(Requirement) Pick out the lines below with "النعناع" and list them.

(Material provided)
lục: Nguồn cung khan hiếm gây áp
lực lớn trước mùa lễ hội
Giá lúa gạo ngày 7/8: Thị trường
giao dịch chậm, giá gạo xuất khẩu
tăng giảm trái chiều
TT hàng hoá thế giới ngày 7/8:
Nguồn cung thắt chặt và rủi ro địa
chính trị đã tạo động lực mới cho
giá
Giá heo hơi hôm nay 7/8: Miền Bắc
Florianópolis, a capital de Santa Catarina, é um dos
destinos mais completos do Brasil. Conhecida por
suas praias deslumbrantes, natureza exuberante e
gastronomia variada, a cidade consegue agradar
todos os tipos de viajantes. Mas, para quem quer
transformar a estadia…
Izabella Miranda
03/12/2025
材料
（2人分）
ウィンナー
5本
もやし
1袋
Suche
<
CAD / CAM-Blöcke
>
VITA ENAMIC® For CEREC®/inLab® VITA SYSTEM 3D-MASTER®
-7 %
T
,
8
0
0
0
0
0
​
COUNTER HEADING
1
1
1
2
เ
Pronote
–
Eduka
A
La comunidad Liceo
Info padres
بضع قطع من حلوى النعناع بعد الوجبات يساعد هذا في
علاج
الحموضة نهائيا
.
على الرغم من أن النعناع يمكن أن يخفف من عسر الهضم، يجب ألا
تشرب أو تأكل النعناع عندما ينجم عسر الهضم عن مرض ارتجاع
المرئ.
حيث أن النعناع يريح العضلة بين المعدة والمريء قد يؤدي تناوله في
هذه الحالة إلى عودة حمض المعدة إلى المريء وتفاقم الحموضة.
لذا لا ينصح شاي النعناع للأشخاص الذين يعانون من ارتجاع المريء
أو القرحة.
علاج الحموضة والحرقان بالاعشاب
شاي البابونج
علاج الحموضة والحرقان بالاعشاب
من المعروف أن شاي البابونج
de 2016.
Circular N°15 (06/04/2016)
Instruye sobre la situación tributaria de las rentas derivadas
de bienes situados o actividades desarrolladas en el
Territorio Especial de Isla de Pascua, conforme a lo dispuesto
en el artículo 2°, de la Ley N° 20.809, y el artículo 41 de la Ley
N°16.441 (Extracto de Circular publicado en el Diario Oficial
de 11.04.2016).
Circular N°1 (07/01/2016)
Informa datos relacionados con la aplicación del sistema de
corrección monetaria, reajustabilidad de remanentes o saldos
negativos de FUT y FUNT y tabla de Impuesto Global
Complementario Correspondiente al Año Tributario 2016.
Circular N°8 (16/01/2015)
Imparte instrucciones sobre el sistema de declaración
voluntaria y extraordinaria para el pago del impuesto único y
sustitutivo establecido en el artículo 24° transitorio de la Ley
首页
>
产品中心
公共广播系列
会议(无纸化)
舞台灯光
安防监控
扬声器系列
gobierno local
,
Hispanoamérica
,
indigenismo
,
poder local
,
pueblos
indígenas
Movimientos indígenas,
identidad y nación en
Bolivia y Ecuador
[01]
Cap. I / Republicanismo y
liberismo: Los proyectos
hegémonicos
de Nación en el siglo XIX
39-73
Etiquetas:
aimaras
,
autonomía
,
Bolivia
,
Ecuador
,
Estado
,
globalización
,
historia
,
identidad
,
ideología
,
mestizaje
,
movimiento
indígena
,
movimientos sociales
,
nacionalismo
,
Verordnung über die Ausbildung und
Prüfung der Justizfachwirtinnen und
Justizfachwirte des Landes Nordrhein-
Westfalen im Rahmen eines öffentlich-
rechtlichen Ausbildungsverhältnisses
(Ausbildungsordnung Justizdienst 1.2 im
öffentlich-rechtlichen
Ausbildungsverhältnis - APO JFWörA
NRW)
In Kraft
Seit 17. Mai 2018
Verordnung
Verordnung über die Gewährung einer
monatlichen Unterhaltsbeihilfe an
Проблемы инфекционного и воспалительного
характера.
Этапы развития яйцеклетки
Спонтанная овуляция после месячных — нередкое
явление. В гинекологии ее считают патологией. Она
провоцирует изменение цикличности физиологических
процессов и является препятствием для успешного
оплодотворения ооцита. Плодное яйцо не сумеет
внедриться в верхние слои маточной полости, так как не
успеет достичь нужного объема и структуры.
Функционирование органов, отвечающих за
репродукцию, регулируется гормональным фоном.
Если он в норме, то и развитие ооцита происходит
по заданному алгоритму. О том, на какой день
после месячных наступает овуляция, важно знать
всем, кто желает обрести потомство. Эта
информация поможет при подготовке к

(Task response)
بضع قطع من حلوى النعناع بعد الوجبات يساعد هذا في
على الرغم من أن النعناع يمكن أن يخفف من عسر الهضم، يجب ألا
تشرب أو تأكل النعناع عندما ينجم عسر الهضم عن مرض ارتجاع
حيث أن النعناع يريح العضلة بين المعدة والمريء قد يؤدي تناوله في
لذا لا ينصح شاي النعناع للأشخاص الذين يعانون من ارتجاع المريء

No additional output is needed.